When the bodies were exhumed (after massive protests in which police firing claimed the lives of even more innocent people), relatives recognised the five men as their own. But since the bodies were “burnt beyond recognition” in the official description, the state government insisted that DNA verification be carried out first. DNA samples from the five corpses and blood from their relatives were collected and sent to two reputed Indian forensic laboratories in Hyderabad and Kolkata. The results proved to be negative but the Hyderabad laboratory stated in its final report that the blood samples had clearly been tampered with because in one case, blood purporting to be of a woman relative was actually that of a male, while another ‘female’ sample consisted of the blood of two males. Kashmir chief minister Farooq Abdullah appointed a one-man enquiry commission headed by Justice Kuchai, a former judge of the Kashmir High Court to look into how the samples came to be tampered with. He was asked to submit his report in two months. When I spoke to the judge in Srinagar in May, on the eve of the deadline, he revealed that his commission had not been given financial sanction yet and no official records pertaining to the case had been handed over to him!
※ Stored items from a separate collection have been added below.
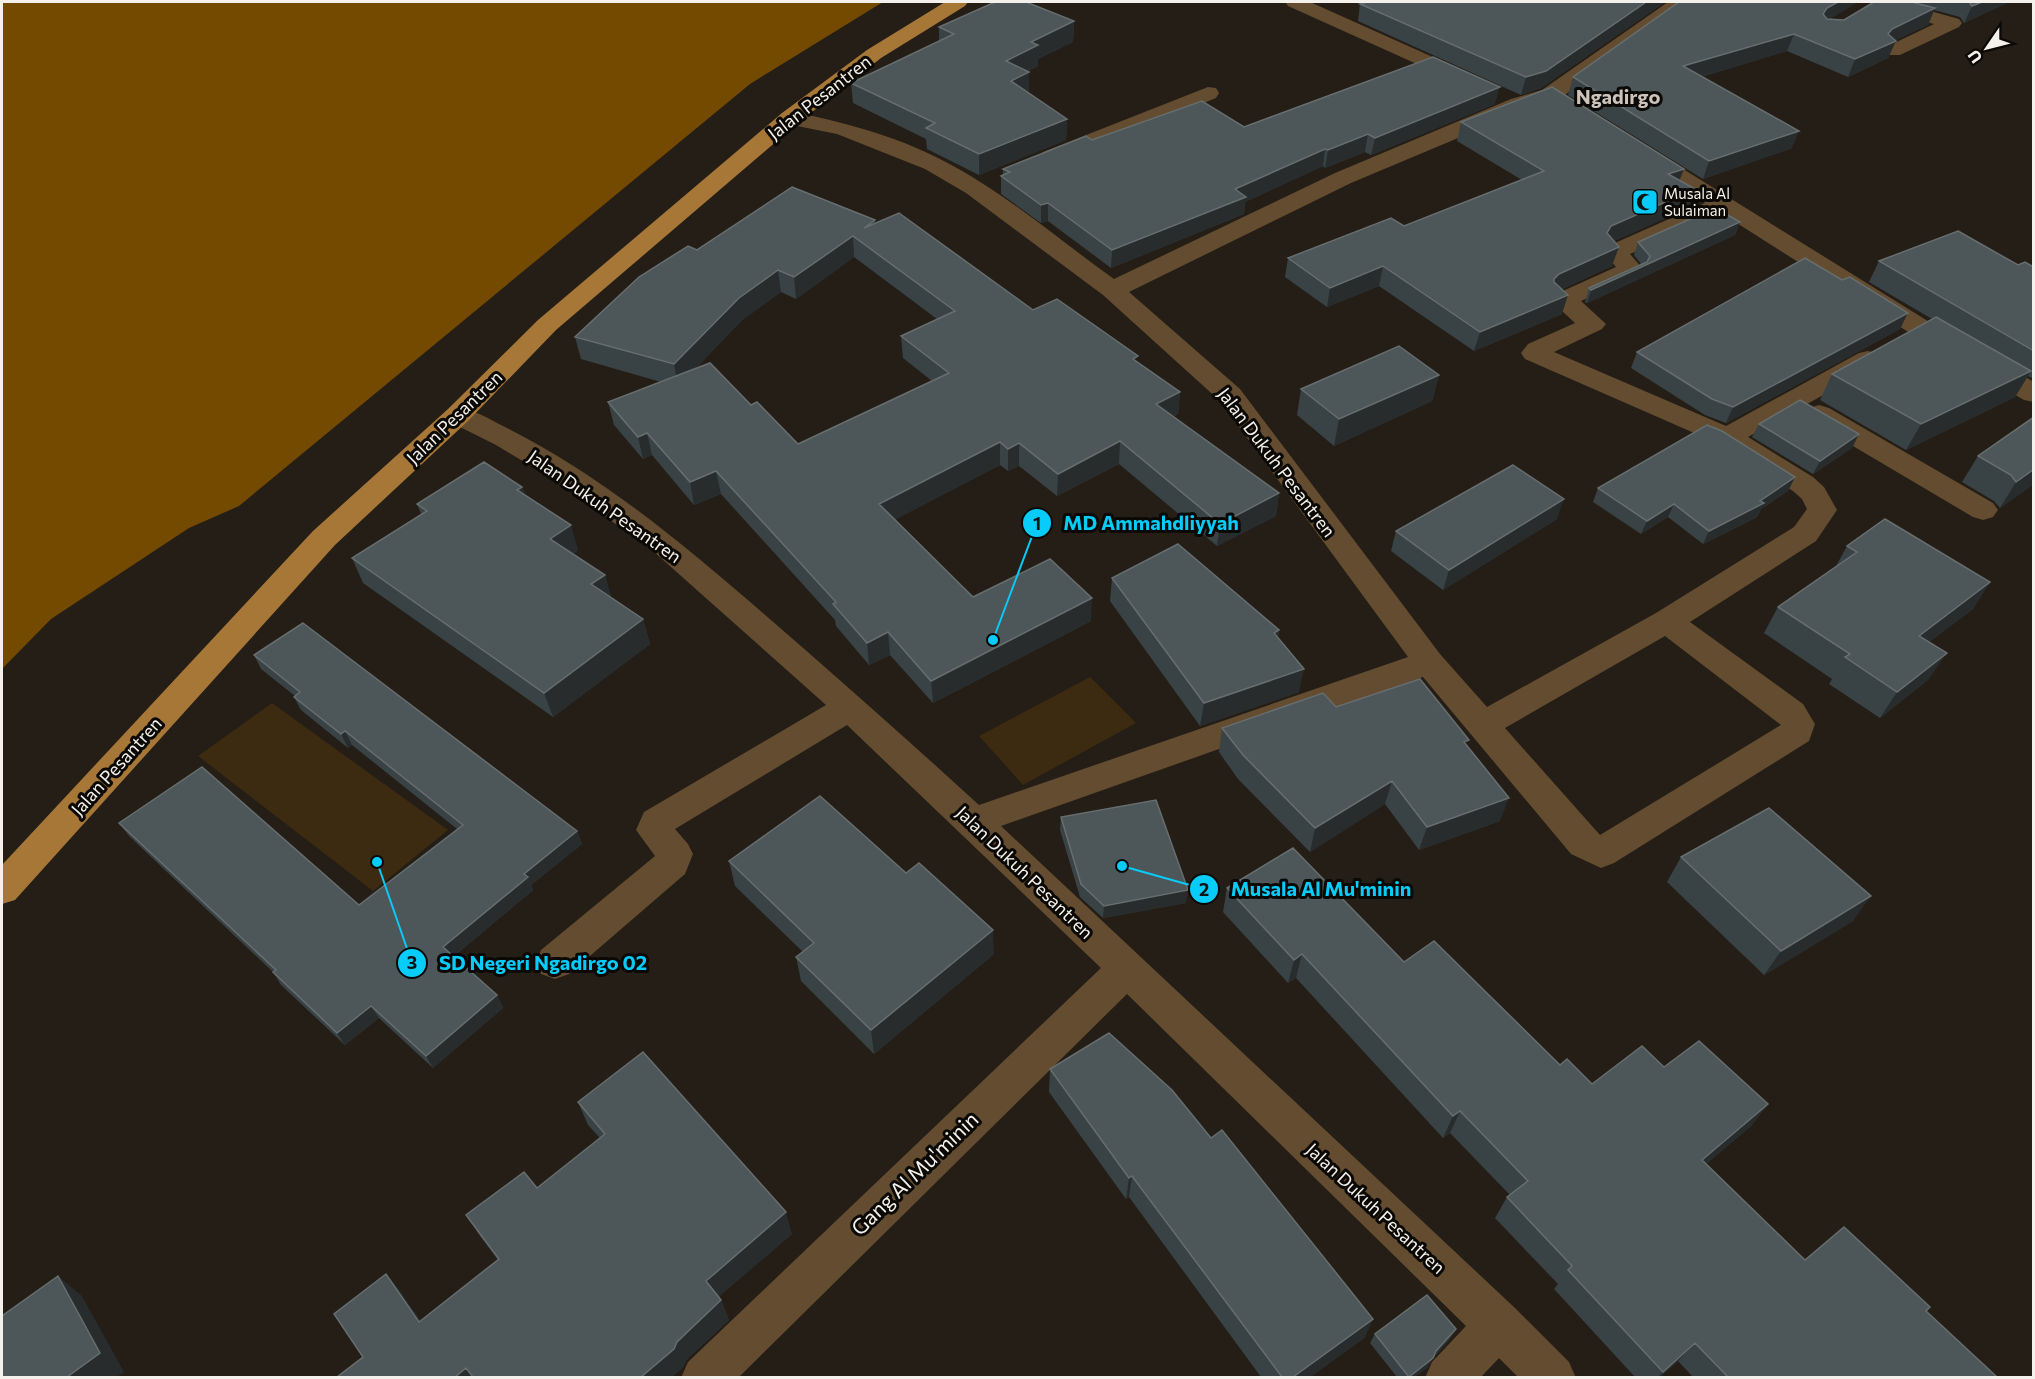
<svg xmlns="http://www.w3.org/2000/svg" width="2035" height="1379" font-family="Commissioner,sans-serif">
<rect width="100%" height="100%" fill="#241e17"/>
<path fill="#3c2a11" d="M1090 677 1136 723 1023 785 979 736Z
M272 703 448 830 373 891 198 756Z"/>
<path fill="#744a01" d="M2 2H883L750 84 239 506 189 528 51 619 2 669Z"/>
<g fill="none" stroke-linecap="round" stroke-linejoin="round">
<path fill="#634c2f" fill-rule="evenodd" d="M1285 2H1310L1473 75 1477 79 1473 83 1466 85 1459 83 1288 6Z
M1668 2H1690L1558 100 1527 109 1351 183 1129 292 1240 389 1440 654 1487 707 1656 613 1794 527 1807 509 1802 499 1793 491 1717 443 1525 359 1521 353 1528 344 1575 323 1550 300 1554 295 1616 267 1603 252 1606 247 1705 203 1635 159 1632 154 1635 149 1643 147 1651 149 1931 323 2034 382V402L2024 400 1913 335 1721 213 1630 254 1643 269 1640 274 1581 301 1606 324 1602 329 1554 352 1726 426 1859 353 1868 351 1877 353 1881 359 1877 365 1748 437 1813 477 1824 487 1837 510 1816 541 1690 622 1803 704 1815 724 1809 741 1614 863 1601 868 1571 854 1423 677 1001 826 1515 1308 1569 1362 1576 1378H1519L1499 1358 1480 1378H1425L1432 1362 1466 1326 1127 994 738 1378H681L688 1362 1101 968 847 725 675 829 688 844 693 854 685 874 569 974 555 979 541 974 536 962 541 950 655 856 636 830 644 812 826 705 653 551 556 481 496 445 448 421 444 415 448 409C468 404 486 418 503 426 600 474 683 544 764 614 837 677 908 740 979 805L1408 657 1220 401 1103 295 966 193 925 169 837 134 782 123 779 118 782 113 790 111C842 122 894 135 942 160 1003 191 1058 239 1114 279L1335 173 1511 99 1542 90ZM1665 636 1781 725 1600 835 1505 728Z
M1882 2H1898L1959 19 1962 23 1959 27 1900 55H1886L1883 51 1886 47 1934 24 1882 9 1879 5Z
M1208 87 1216 88 1219 93 1216 98 1059 162 1051 164 1043 162 1040 157 1043 152Z
M1819 405 1829 408 1993 503 1998 510 1993 517 1983 520 1973 517 1809 420 1805 414 1809 408Z"/>
<path fill="#a77737" fill-rule="evenodd" d="M945 2H968L965 6 881 58 798 123 556 330 468 421 335 545 15 900 2 904V865L313 531 448 409 538 320 782 113 867 50Z"/>
</g>
<path fill="#394346" fill-rule="evenodd" d="M1665 2 1541 88 1521 95 1358 21 1360 4Z
M1874 2H2008L2007 3 1964 23 1960 17 1934 10 1928 25 1895 40 1888 58 1848 77 1787 51 1701 77 1792 148 1703 179 1568 95 1573 77 1830 19 1844 20Z
M1074 21 1073 42 1038 59V66L1028 71 1029 72 1028 93 1067 119 1066 140 979 175 927 149 926 139 853 103 851 83 939 41V27Z
M1495 104 1371 155 1365 152 1325 168 1323 166 1245 202 1244 214 1111 268 1048 221 1041 223 1001 194V176L1003 175V169L1092 140 1244 127Z
M1461 122 1680 181 1688 208 1614 241 1612 266 1562 289V314L1474 351 1379 286 1327 307 1285 277 1288 258 1404 226 1522 180 1457 141Z
M875 220V223L1033 310 1138 362 1180 392 1178 414 1173 417 1279 493 1276 516 1217 546 1119 464 1057 496 1019 466 1008 471 1000 465 894 520 973 597 1091 621 933 703 890 655 869 665 836 626 835 620 721 494 694 505 652 455 643 459 614 425 608 402 661 382 581 359 575 337 697 250ZM854 257 937 319 901 336 903 358 932 381 798 444 751 405 696 368 742 320 781 292 796 299Z
M1740 222 1735 235 1587 303 1585 302 1589 288 1641 264 1634 255 1638 242Z
M1879 261 2018 265 2034 267V379L2028 376 2015 397 1906 450 1820 400 1832 374 1932 319 1869 282Z
M1900 329 1726 423 1705 415 1631 368 1637 352Z
M1439 375 1432 401 1334 446 1297 415 1301 389Z
M2034 417V484L2000 508 1994 501 1962 482 1978 456Z
M1759 424 1852 448 1813 474 1752 437Z
M1795 477 1788 491 1761 509 1757 517 1703 544 1668 517 1641 534 1593 502 1598 488Z
M522 487 525 495 578 550 573 554 605 575 611 597 643 619 650 644 553 717 363 583 352 558 421 514 417 504Z
M1557 519 1443 590 1391 551 1396 531Z
M1847 546 1990 582 1973 609 1929 642V679L1880 718 1829 684 1832 679 1764 633 1778 607 1835 568Z
M1112 578 1279 630 1278 638 1299 692 1200 726 1110 601Z
M254 655 577 831 582 844 531 885 533 890 453 957 497 995 503 1008 433 1068 379 1018 345 1045 281 985 273 972 129 836 119 823 359 905 457 829 352 745 348 748 301 710 294 697 295 696 261 669Z
M1336 707 1467 746 1500 821 1419 850 1385 804 1310 852 1238 779 1219 752 1222 728Z
M1061 817 1186 903 1103 918 1080 897 1060 830Z
M1681 857 1853 921 1764 975 1667 882Z
M729 861 994 954 874 1054 801 981 796 957 803 952 735 886Z
M1227 888 1404 962 1560 1065 1592 1084 1664 1067 1768 1104 1751 1126 1706 1164 1805 1260 1926 1311 1997 1377H1693L1678 1361 1660 1377H1635L1554 1289 1558 1284 1495 1218 1507 1197 1510 1195 1450 1133 1443 1138 1296 978 1288 983 1223 912Z
M1050 1069 1211 1138 1373 1319 1364 1338 1310 1377H1261L1129 1197 1126 1199 1049 1092Z
M578 1102 792 1234 719 1296 721 1300 729 1320 686 1360 683 1367 672 1377H337L363 1357 386 1274 402 1294 420 1321 498 1260 480 1236 466 1215 537 1188 600 1138 588 1125Z
M1375 1334 1450 1339 1433 1358 1427 1368 1414 1377H1397L1370 1343Z"/>
<path fill="#282c2c" d="M1646 2H1665L1541 88 1521 95 1526 77Z
M1838 2H1858L1821 25 1823 14 1827 8Z
M1982 2H2008L2007 3 1964 23 1972 6Z
M1935 8 1928 25 1884 46 1896 41 1888 58 1848 77 1855 59 1888 34 1892 29Z
M1074 21 1073 42 1038 59V66L1006 82V61L1031 42Z
M1794 34 1787 51 1677 84 1683 66Z
M1029 72V92L1011 102V81Z
M1500 87 1495 104 1371 155 1375 138Z
M1067 119 1066 140 979 175V154Z
M1799 131 1792 148 1703 179 1709 161Z
M1368 134 1365 152 1325 168 1328 150Z
M1325 149 1323 166 1245 202 1244 214 1111 268 1112 250 1235 189Z
M1684 169 1677 187 1668 174Z
M1695 189 1688 208 1605 245 1607 233 1611 226Z
M1048 203V221L1041 223V205Z
M1740 222 1735 235 1587 303 1591 290Z
M853 236 854 257 796 299 794 277Z
M1619 247 1612 266 1553 293 1554 279 1559 274Z
M1383 266 1379 286 1327 307 1330 288Z
M778 270 781 292 742 320 678 387 674 364 739 298Z
M1568 295 1562 314 1474 351 1480 332Z
M1908 313 1900 329 1726 423 1733 407Z
M2031 371 2015 397 1906 450 1921 424Z
M1439 375 1432 401 1334 446 1339 419Z
M1180 392 1178 414 1154 427 1156 404Z
M647 433 652 455 643 459 638 437Z
M1859 434 1852 448 1813 474 1820 461Z
M1120 441 1119 464 1057 496 1058 474Z
M1000 442V465L881 527 879 504Z
M1019 443V466L1008 471V449Z
M2034 469V484L2000 508 2016 482Z
M716 471 721 494 694 505 690 482Z
M1795 477 1788 491 1761 509 1757 517 1703 544 1709 531 1760 501Z
M522 487 530 512 517 490Z
M1279 493 1276 516 1217 546 1220 524Z
M1564 499 1557 519 1443 590 1449 570Z
M1674 504 1668 517 1641 534 1647 521Z
M571 525 578 550 558 564 550 539Z
M605 575 612 600 591 584Z
M1990 582 1973 609 1902 662 1919 636Z
M1092 598 1091 621 933 703 931 681Z
M643 619 650 644 553 717 544 693Z
M1279 630 1275 653 1274 633Z
M888 632 890 655 869 665 867 643Z
M1947 653 1929 679 1880 718 1897 692Z
M1304 669 1299 692 1200 726 1204 703Z
M345 731 352 745 348 748 341 734Z
M1392 781 1385 804 1310 852 1315 828Z
M1509 798 1500 821 1419 850 1427 827Z
M577 831 582 844 531 885 533 890 449 960 443 947 524 874Z
M1188 890 1186 903 1103 918 1104 906Z
M1871 896 1853 921 1764 975 1781 951Z
M993 930 994 954 874 1054 871 1030Z
M1302 954 1296 978 1288 983 1294 960Z
M497 995 503 1008 433 1068 426 1056Z
M371 1006 379 1018 345 1045 337 1033Z
M1768 1104 1751 1126 1686 1181 1702 1160Z
M1460 1111 1450 1133 1443 1138 1453 1116Z
M1132 1176 1129 1197 1126 1199 1129 1178Z
M786 1212 792 1234 714 1301 706 1281Z
M386 1274 402 1294 435 1341 419 1322Z
M58 1276 82 1296 124 1372 117 1377H67Z
M721 1300 729 1320 686 1360 683 1367 672 1377H641Z
M1373 1319 1364 1338 1310 1377H1293Z
M1456 1329 1450 1339 1431 1359 1433 1358 1427 1368 1414 1377H1408L1436 1351Z
M1695 1343 1678 1361 1660 1377H1658Z
M466 1368 473 1377H455Z"/>
<path fill="#4d5658" stroke="#676e6f" stroke-width="1.5" d="M995 2H1026L1074 21 1031 42 1038 45 1006 61 1029 72 1011 81 1067 119 979 154 926 128 935 123 851 83 954 34 939 27Z
M1368 2H1646L1546 71 1526 77 1360 4Z
M1679 2H1838L1827 8 1823 14 1827 19 1844 20 1874 2H1911L1935 8 1892 29 1888 34 1896 41 1855 59 1794 34 1683 66 1799 131 1709 161 1573 77Z
M1969 2H1982L1972 6Z
M1433 57 1500 87 1375 138 1368 134 1328 150 1325 149 1235 189 1246 197 1112 250 1048 203 1041 205 1001 176 1010 172 1003 169 1086 136 1092 140 1202 101 1244 127Z
M1552 87 1684 169 1668 174 1695 189 1611 226 1607 233 1619 247 1559 274 1554 279V282L1568 295 1480 332 1383 266 1330 288 1288 258 1391 218 1404 226 1544 171 1461 122Z
M792 187 875 220 864 228 899 213 1033 310 1057 299 1138 356 1133 359 1180 392 1156 404 1279 493 1220 524 1120 441 1058 474 1019 443 1008 449 1000 442 879 504 973 597 1050 559 1092 598 931 681 888 632 867 643 833 604 836 602 716 471 690 482 647 433 638 437 608 402 710 363 751 405 757 402 798 444 949 373 901 336 955 311 853 236 794 277 778 270 739 298 674 364 575 337 639 277 688 246 697 250Z
M1715 208 1740 222 1591 290 1589 288 1647 262 1650 256 1638 242Z
M1958 231 2018 265 2025 262 2034 267V351L1879 261Z
M1805 258 1842 280 1850 277 1908 313 1733 407 1712 399 1637 352Z
M1936 317 2031 371 1921 424 1832 374Z
M1399 346 1439 375 1339 419 1301 389Z
M1800 400 1859 434 1820 461 1759 424Z
M2034 417V469L2016 482 2011 475 1978 456Z
M1707 425 1722 431 1795 477 1760 501 1764 503 1709 531 1674 504 1647 521 1598 488Z
M484 462 522 487 517 490 571 525 550 539 605 575 591 584 643 619 544 693 352 558 427 511 417 504Z
M1513 465 1564 499 1449 570 1396 531Z
M1885 519 1990 582 1919 636 1947 653 1897 692 1845 657 1850 654 1778 607 1857 552 1847 546Z
M1178 544 1279 630 1274 633 1304 669 1204 703 1112 578Z
M303 623 577 831 524 874 528 877 443 947 497 995 426 1056 371 1006 337 1033 273 972 276 970 119 823 202 767 359 905 463 825 345 731 341 734 294 697 300 692 254 655Z
M1420 679 1469 740 1464 742 1509 798 1427 827 1392 781 1315 828 1243 755 1222 728 1323 693 1336 707Z
M820 796 906 873 919 863 993 930 871 1030 796 957 814 943 729 861Z
M1156 800 1188 890 1104 906 1081 884 1061 817Z
M1769 808 1871 896 1781 951 1681 857Z
M1293 848 1404 962 1434 941 1560 1065 1567 1059 1592 1084 1642 1046 1664 1067 1699 1041 1768 1104 1702 1160 1805 1260 1844 1227 1930 1307 1926 1311 1997 1377H1728L1695 1343 1663 1372 1568 1270 1572 1266 1507 1197 1528 1181 1460 1111 1453 1116 1302 954 1294 960 1227 888Z
M1109 1033 1172 1090 1211 1138 1222 1130 1373 1319 1293 1377H1282L1132 1176 1129 1178 1050 1069Z
M643 1052 786 1212 706 1281 721 1300 677 1342 674 1349 641 1377H473L466 1368 455 1377H337L363 1357 334 1314 386 1274 419 1322 499 1259 466 1215 524 1172 537 1188 605 1134 578 1102Z
M58 1276 100 1353 67 1377H2V1316Z
M1427 1295 1456 1329 1436 1351 1433 1358 1409 1377 1375 1334Z"/>
<defs>
<symbol id="mosque-square" viewBox="-11 -11 22 22"><rect x="-9" y="-9" width="18" height="18" rx="4" fill="#07cbf9" stroke="#0b0906"/><path d="M3.5-4.9A6 6 0 1 0 3.5 4.9A5 5 0 1 1 3.5-4.9Z" fill="#111"/></symbol>
</defs>
<g fill-rule="evenodd">
<use href="#mosque-square" x="1630" y="187" width="30" height="30"/>
</g>
<g text-anchor="middle" dominant-baseline="central" stroke-width="6" stroke-linejoin="round" paint-order="stroke">
<g font-size="15" fill="#f4f0eb" stroke="#0b0906" text-anchor="start">
<text x="1664" y="193">Musala Al<tspan x="1664" dy="17">Sulaiman</tspan></text>
</g>
<g font-size="18" fill="#f4f0eb" stroke="#0b0906">
<text transform="translate(819 97) rotate(-38)">Jalan Pesantren</text>
<text transform="translate(454 417) rotate(-44)">Jalan Pesantren</text>
<text transform="translate(1277 462) rotate(53)">Jalan Dukuh Pesantren</text>
<text transform="translate(605 506) rotate(35)">Jalan Dukuh Pesantren</text>
<text transform="translate(116 766) rotate(-48)">Jalan Pesantren</text>
<text transform="translate(1025 872) rotate(44)">Jalan Dukuh Pesantren</text>
<text transform="translate(1376 1208) rotate(43)">Jalan Dukuh Pesantren</text>
</g>
<g font-size="20" font-weight="bold" fill="#ccc3ba" stroke="#0b0906">
<text x="1618" y="96">Ngadirgo</text>
</g>
<g font-size="21" fill="#f4f0eb" stroke="#0b0906">
<text transform="translate(914 1173) rotate(-44)">Gang Al Mu'minin</text>
</g>
</g>
<path fill="none" stroke="#07cbf9" stroke-width="2" d="M993 640L1037 523M1122 866L1204 889M377 862L412 963"/>
<g fill="#07cbf9" stroke="#0b0906" stroke-width="2">
<circle cx="993" cy="640" r="6"/>
<circle cx="1122" cy="866" r="6"/>
<circle cx="377" cy="862" r="6"/>
<circle cx="1037" cy="523" r="15"/>
<circle cx="1204" cy="889" r="15"/>
<circle cx="412" cy="963" r="15"/>
</g>
<g font-size="18" text-anchor="middle" font-weight="bold" fill="#111">
<text x="1037" y="530">1</text>
<text x="1204" y="896">2</text>
<text x="412" y="969">3</text>
</g>
<g font-size="20" text-anchor="middle" font-weight="bold" fill="#07cbf9" stroke="#0b0906" stroke-width="6" stroke-linejoin="round" paint-order="stroke">
<text x="1151" y="530">MD Ammahdliyyah</text>
<text x="1321" y="896">Musala Al Mu'minin</text>
<text x="543" y="970">SD Negeri Ngadirgo 02</text>
</g>
<rect width="2035" height="1379" fill="none" stroke="#f4f0eb" stroke-width="6"/>
<g transform="translate(1987 48) rotate(235)" stroke="#0b0906" stroke-width="4.5" paint-order="stroke">
<path d="M0-4.5L10 22L0 15L-10 22Z" fill="#f4f0eb"/>
<text y="-9" font-size="16" font-weight="bold" text-anchor="middle" fill="#f4f0eb">U</text>
</g>
</svg>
In any civilised country, the tampering of blood samples in a case relating to the cold-blooded killing of innocent civilians would have been treated as a serious criminal case involving charges of accessory to murder. Not so in India or Kashmir. Fresh DNA samples have been taken directly by the Hyderabad and Kolkata scientists themselves but such is the cynicism in Kashmir today that no one — not even those officials personally convinced that the army had indeed murdered five innocent people at Panchalthan — believes justice will ever be done and the guilty punished.
However, Panchalthan provides a unique opportunity for the Indian government to come good on all its promises, to make a break with the past by doing the right thing. If it were to move swiftly to convict those soldiers and officers responsible for this sickening crime and to actually ensure that the death penalty were imposed and carried out, this one act of transparent justice could go a long way towards restoring the faith of ordinary Kashmiris in India.
Alongside the drive for justice and a push to end human rights violations, the Vajpayee government should invite to New Delhi all those Kashmiri politicians and leaders unhappy with the state being a part of India for unconditional dialogue. Leaders and politicians from Azad Jammu Kashmir and the Northern Areas — which India considers to be an integral part of its territory — should also be invited for dialogue. Any Kashmiri politician wishing to travel to Pakistan for consultations with Pakistani leaders and militant commanders should be allowed to do so. Simultaneously, New Delhi should open a separate negotiating track with the Pakistani government. Were such a dialogue process to be initiated, New Delhi would find many more people in Kashmir willing to contest and vote in the assembly elections. Especially if administrative measures of the kind discussed above were put in place. There would still be the threat from militant outfits eager to disrupt the elections either because of their own fears or because of pressure from Pakistan. But terrorism could easily be dealt with in a situation where the Indian government starts taking steps to win the trust of the ordinary Kashmiri.
None of these initiatives will lead to the easy resolution of the Kashmir problem. There is far too much bitterness in the relationship between India and the Kashmiris, and between India and Pakistan to allow for quick-fix solutions. But if the Indian government were to show courage at the present time, it could help to push the Kashmir conflict away from the military field where no side — not India, not Pakistan, not the Kashmiris — can win. Kashmir is at heart a political question, a political dispute. And only politics can help find a solution.